■ Exercise
Each line of the records that holds the word "CampSite" should be copied out.

___ Source records ___

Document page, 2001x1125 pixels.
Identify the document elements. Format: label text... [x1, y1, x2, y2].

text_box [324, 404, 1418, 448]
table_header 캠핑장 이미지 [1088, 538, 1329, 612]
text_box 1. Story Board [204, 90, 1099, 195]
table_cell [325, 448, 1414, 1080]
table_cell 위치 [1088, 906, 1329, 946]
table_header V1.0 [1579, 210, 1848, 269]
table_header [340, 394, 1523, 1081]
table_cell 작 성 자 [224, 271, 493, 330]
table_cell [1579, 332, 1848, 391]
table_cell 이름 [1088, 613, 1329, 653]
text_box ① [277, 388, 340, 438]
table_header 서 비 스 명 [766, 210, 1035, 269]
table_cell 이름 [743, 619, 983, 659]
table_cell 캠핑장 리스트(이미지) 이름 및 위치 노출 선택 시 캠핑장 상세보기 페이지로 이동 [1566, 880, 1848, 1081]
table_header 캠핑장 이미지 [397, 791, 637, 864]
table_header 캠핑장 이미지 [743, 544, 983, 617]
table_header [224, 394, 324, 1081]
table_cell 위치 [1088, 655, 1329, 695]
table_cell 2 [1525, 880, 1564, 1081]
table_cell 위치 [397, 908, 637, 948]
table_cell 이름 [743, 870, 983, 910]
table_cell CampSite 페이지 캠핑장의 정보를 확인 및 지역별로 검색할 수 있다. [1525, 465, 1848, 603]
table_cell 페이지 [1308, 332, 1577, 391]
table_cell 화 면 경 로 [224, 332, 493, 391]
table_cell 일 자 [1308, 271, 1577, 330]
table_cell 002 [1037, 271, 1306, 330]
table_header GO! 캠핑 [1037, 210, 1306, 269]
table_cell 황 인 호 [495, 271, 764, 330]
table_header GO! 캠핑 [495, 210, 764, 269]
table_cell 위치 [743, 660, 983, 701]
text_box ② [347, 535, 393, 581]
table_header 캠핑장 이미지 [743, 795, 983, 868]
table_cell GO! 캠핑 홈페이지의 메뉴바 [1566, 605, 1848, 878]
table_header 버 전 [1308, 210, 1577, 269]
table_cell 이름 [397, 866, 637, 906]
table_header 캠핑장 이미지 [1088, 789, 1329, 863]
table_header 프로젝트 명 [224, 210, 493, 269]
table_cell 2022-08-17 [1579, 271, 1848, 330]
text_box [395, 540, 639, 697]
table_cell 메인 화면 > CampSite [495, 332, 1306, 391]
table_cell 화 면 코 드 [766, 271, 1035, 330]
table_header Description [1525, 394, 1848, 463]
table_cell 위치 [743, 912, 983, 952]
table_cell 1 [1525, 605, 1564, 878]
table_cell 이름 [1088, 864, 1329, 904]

___

■ Solution
table_cell CampSite 페이지 캠핑장의 정보를 확인 및 지역별로 검색할 수 있다. [1525, 465, 1848, 603]
table_cell 메인 화면 > CampSite [495, 332, 1306, 391]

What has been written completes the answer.